Extract to read:
---------------
Glenn, good question. I don't know. My (ignorant) statement grows from my limited knowledge/experience in this field, and the general rule of thumb that I've heard from lots of people that "epicormic branches are poorly attached". So, how do I distinguish between good/bad attachments of epicormic branches? Put that on my list of things I need to learn/understand.
 
The alleged 'weak attachment' mentioned over and over without saying what that really means. Since epis start out on the surface of larger limbs it takes years of branch collar development to make for a proper branch attachment. Until then, the attachment is 'stuck' on the tree like a Post-It note. In time the layers of growth will change it to a true branch connection which will be stronger.

Like others have said, thinning out some of the epi clusters seems to speed up the branch collar formation in the remaining epis.

This tree lost about 65% of its crown. We think that it might have Oak Wilt and possibly effected by wet soil conditions. As the tree started to decline last May I noticed that a lot of epis formed on the large trunk wood. The epis have a season of growth and they look good. When I took out the deadwood I stubbed off the remaining limbs a ways out fr0m any epis. My hope is that the tree is done declining. If not, the work I just did is the first step in a staged amputation. right now, I'm enjoying my role as a surgeon. If I have to be a mortician, so be it.

This tree reminds me of the Black Knight in the Monty Python movie 'The Holy Grail'....'Just a flesh wound!'

Keep it up Bob! It's always good to hear what you're thinking.
 

Attachments

  • 257920-CR-Fromnorth.webp
    257920-CR-Fromnorth.webp
    47.7 KB · Views: 50
Robert, I really enjoy your posts. Don't worry about the word traps. Just take them for what they are.

Adding to Tom's comment on the size difference of epicormics compared to trunk, another factor is exaggerated growth typically seen in these situations. The loss of apical control of a branch, whether it be from storm damage or bad pruning, triggers not only the production and release of buds but the rush to produce as much leaf surface in as short of time as possible.

It is this exaggerated elongation that I feel is most responsible for the weak attachment statements. As Bob W. said the branch will grow and develop strength in time. However, exaggerated growth puts additional stress on that fresh union. This is by design as the tree will not need all those branch attachments once it stabilizes from the created damage.

Dave
 
[ QUOTE ]
... how do you distinguish the poorly attached epicormics from the not-so-poorly attached epicormics?

[/ QUOTE ]Better attachments have buttresses formed, and no inclusions with adjacent sprouts, for starters. Endocormic growth from a dormant bud is attached to the core by a pith trail and compacted xylem, so it is literally not epi- but endocormic, or -al, if you prefer.
smile.gif
 

Attachments

The leaning tree with a bad attachment is a problem for *both* the tree and thee, especially if thou beest under it. robert h has it right re people and trees--not separable. Working arborists understand this, and so do many others.
---------------
Material supplied:
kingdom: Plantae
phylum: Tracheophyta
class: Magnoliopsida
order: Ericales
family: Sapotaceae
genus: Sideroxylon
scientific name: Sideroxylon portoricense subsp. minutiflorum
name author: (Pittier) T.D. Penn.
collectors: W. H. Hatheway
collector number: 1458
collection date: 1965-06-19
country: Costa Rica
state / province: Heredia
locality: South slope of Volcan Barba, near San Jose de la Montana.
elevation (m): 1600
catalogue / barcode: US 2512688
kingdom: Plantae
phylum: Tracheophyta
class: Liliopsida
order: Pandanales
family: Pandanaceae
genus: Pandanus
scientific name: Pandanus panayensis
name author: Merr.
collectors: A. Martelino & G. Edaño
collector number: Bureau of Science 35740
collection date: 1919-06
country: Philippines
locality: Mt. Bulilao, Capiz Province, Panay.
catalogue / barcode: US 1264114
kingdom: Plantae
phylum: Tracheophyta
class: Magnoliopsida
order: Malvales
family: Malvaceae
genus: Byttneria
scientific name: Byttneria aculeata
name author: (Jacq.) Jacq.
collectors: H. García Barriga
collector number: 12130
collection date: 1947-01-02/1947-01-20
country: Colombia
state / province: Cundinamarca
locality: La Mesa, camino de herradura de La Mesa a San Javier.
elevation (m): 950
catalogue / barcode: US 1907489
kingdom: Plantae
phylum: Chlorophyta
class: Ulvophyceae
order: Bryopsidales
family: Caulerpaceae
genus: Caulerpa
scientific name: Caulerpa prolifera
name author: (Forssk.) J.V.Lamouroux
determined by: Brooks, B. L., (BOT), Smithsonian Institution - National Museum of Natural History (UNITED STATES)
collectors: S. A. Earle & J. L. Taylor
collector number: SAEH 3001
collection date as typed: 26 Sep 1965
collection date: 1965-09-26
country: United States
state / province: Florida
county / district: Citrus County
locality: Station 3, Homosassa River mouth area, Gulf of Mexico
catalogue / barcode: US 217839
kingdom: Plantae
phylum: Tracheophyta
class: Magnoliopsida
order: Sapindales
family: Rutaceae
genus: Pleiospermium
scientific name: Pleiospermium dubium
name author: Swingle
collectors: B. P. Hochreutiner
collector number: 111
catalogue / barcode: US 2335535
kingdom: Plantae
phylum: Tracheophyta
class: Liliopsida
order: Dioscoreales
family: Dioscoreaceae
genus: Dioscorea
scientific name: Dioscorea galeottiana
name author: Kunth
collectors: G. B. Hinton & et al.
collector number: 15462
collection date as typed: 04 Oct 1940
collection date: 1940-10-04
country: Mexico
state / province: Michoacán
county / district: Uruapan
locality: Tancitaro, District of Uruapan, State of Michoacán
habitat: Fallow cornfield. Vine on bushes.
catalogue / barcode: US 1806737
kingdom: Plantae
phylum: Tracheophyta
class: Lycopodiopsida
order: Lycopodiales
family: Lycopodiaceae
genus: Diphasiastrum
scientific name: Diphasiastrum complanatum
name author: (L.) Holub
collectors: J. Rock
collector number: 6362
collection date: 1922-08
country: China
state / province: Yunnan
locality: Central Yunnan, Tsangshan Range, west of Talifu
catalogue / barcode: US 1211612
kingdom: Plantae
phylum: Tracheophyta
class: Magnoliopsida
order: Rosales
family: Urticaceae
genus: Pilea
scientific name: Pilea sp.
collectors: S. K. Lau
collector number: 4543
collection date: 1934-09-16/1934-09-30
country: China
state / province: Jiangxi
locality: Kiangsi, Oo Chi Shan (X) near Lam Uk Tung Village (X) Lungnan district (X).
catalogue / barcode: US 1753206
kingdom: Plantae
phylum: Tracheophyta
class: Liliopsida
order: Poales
---------------
Activity A:
Answer these from the forum thread on epicormic branches:
(i) About what share of its crown did the tree described in the thread lose?
(ii) What does thinning out some of the epi clusters seem to do?
(iii) What two features of better attachments are given "for starters"?
Activity B:
Copy the part of the forum thread that opens with the words containing "Keep it up Bob!" and closes with "what they are.".
The data above has no connection to the forum thread on epicormic branches.

Answer section A:
(i) About 65%.
(ii) It seems to speed up branch collar formation in the remaining epis.
(iii) Buttresses formed, and no inclusions with adjacent sprouts.

Answer section B:
Keep it up Bob! It's always good to hear what you're thinking.
 

Attachments

  • 257920-CR-Fromnorth.webp
    257920-CR-Fromnorth.webp
    47.7 KB · Views: 50
Robert, I really enjoy your posts. Don't worry about the word traps. Just take them for what they are.